Eerikin Pippuri is a Finnish fast food chain founded in 1997, serving Middle Eastern cuisine. The chain, which serves kebab, pita bread, falafel and salads has six restaurants, of which four are located in Helsinki, one in Vantaa and one in Tampere. The chain is operated by the company Harman Foods OY, whose CEO is the Turkish immigrant Cetin Harman.

The interiors of the restaurants are decorated in a Turkish style including oriental rugs. In 2014 Eerikin Pippuri was chosen one of the best "night food" restaurants in Helsinki in a survey conducted by City magazine.

==Restaurants==
The first restaurant was opened in autumn 1997 at Eerikinkatu 17 in Helsinki, which led to the name. Reasons for the success of the original Eerikinkatu restaurant included long opening times, and the restaurant was expanded to the neighbouring premises in 2006.

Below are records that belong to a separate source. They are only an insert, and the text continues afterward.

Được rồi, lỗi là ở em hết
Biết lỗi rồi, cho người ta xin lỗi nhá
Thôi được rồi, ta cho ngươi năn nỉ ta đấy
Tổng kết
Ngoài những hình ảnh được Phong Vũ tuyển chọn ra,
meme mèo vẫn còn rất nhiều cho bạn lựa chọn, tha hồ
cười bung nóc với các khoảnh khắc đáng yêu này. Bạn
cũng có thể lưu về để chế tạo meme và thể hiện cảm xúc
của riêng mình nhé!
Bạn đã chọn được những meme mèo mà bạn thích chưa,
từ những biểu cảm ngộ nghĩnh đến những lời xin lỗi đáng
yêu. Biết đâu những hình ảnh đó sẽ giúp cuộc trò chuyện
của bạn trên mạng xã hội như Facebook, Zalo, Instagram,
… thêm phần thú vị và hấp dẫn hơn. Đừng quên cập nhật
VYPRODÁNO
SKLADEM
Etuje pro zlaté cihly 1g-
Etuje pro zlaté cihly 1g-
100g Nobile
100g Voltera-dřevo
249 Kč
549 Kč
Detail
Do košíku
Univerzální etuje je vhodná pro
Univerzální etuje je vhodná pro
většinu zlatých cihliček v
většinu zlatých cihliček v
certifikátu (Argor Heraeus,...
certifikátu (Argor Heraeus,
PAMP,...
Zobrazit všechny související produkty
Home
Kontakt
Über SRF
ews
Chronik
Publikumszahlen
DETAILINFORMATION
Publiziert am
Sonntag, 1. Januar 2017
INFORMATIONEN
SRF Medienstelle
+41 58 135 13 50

The next two restaurants were opened at the Forum shopping centre in 2008 and 2015. The chain was further expanded in November 2017 when the fourth restaurant was opened at the Ruoholahti shopping centre. The two newest restaurants were opened in 2018 at the shopping centre Myyrmanni in Vantaa and at the shopping centre Ratina in Tampere. Today, the only two remaining restaurants are the original restaurant on Eerikinkatu and the restaurant at Myyrmanni in Vantaa.